I've faced this question in an interview..But I couldn't answer it well...

Actually, I don't know the exact and professional answer for this one...Can anyone please help

4 Answers 4


On my mind comes at least three thing:

  1. If unit test are developed by developer with focus on testing simple functionality: then you as tester (this highly depends on experience of developer with for example Test Driven Development or experience with testing his own work) can assume that basic function are working (review of unit tests is nice thing, to get to know what is already tested) and focus on covering more advance functionalities. And thus obtain better coverage

  2. If there are unit test running after new build, you can get information about state of build earlier. So repair of broken state will be quicker, and you will not waste time with unstable build. With this is connected self-confidence of developer with their work. for everyone is better to discover their mistakes themselves. So if you can test your code before commit, there will probably be less mistakes.

  3. Some testing frameworks are in fact based on unit tests. At least with selenium and Java, you will use JUnit to make assertion about states of application under test. And thus testing it.

#### Written request A
Name every programming language, tool, or framework mentioned in the discussion of unit tests.
#### Written request B
Resume the discussion of unit tests after its final sentence, keeping the same voice.
The records below come from a separate source.

#### Material
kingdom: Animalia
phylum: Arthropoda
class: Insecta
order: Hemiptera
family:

==

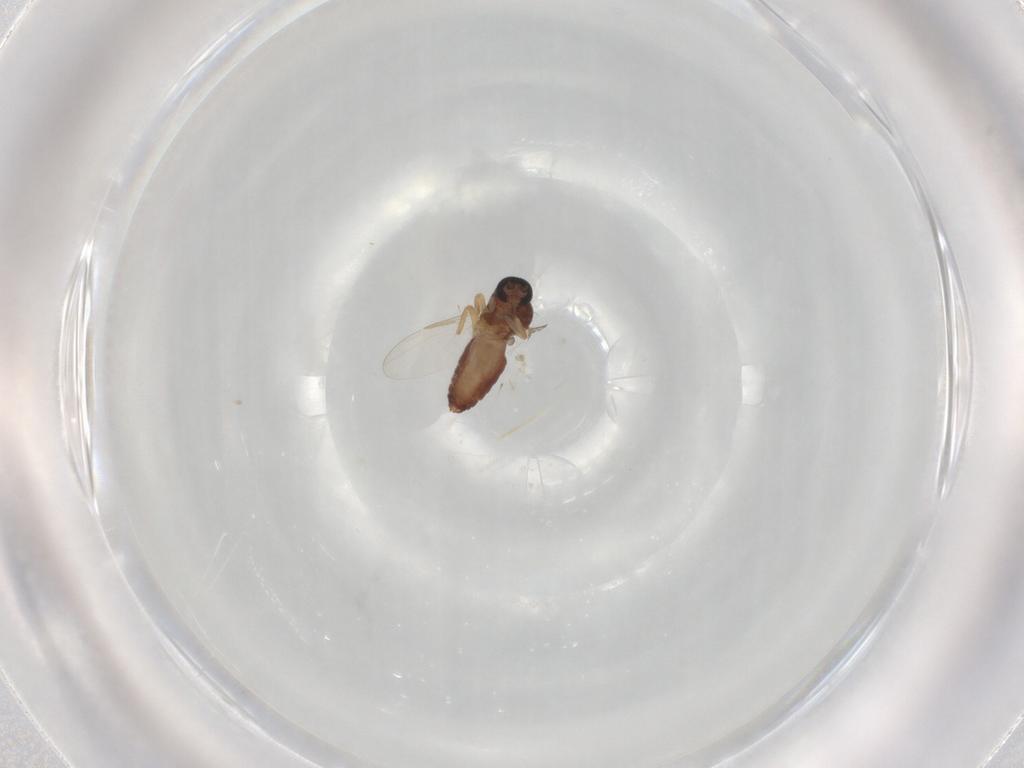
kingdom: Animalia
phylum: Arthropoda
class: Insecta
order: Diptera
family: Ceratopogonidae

--

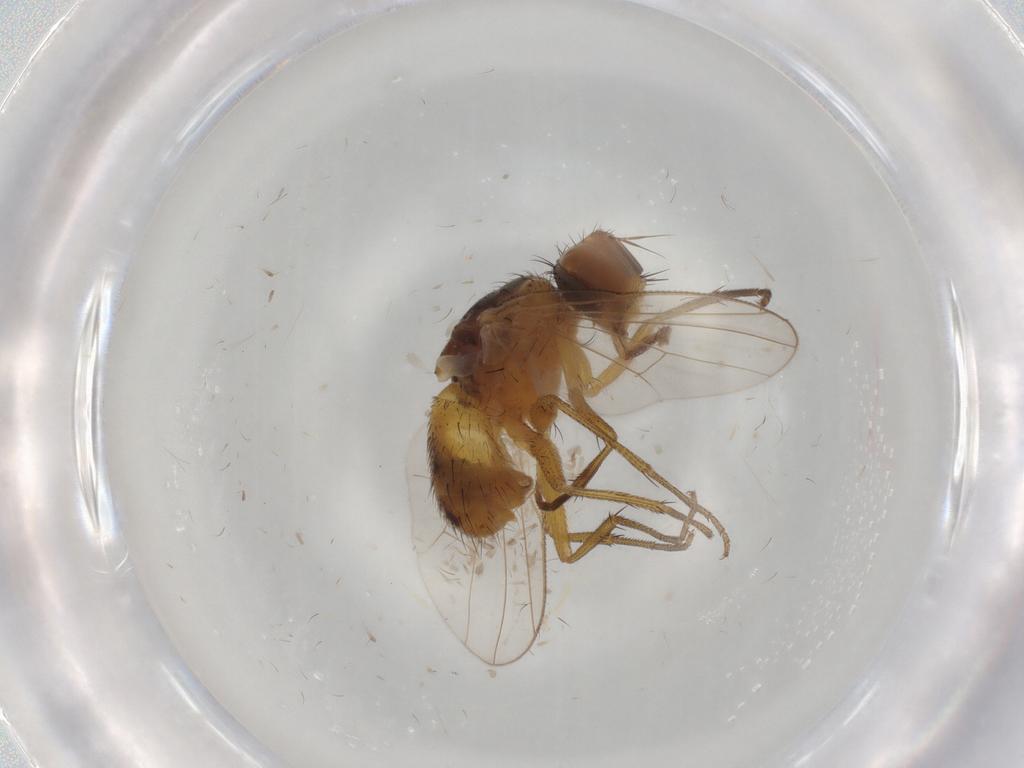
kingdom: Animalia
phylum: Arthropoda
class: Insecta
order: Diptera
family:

#### Output A
Selenium, Java, JUnit

#### Output B
Test efforts should use the Agile Testing Quadrants to see where Unit tests fit in. Also you should respect the test pyramid with most tests being unit tests and a much smaller number should be automated UI. So I recommend starting by making sure this common knowledge is shared.

End to End UI automation should test the front end and whether the user can get through the screens and understand what's going on and the screens work appropriately to provide/collect information.

So... unit testing is intended to:

  • make sure a routine works as intended
  • verify data combinatorial testing without using the UI
  • ensure that a function works according to specification

With this knowledge, you will have a good sense of what should be tested where.

The fact that you have unit tests that test data combinations and different inputs mean that you do not have to test all those various combination through the UI (what I term 'data combinatorial testing).

I am seeing this right now in my work where traditionally we have 1700 UI tests. We have re-worked this to be 70 UI tests and are now in the process of creating the thousands of unit (and integration) tests that the 1700 tests was mostly testing.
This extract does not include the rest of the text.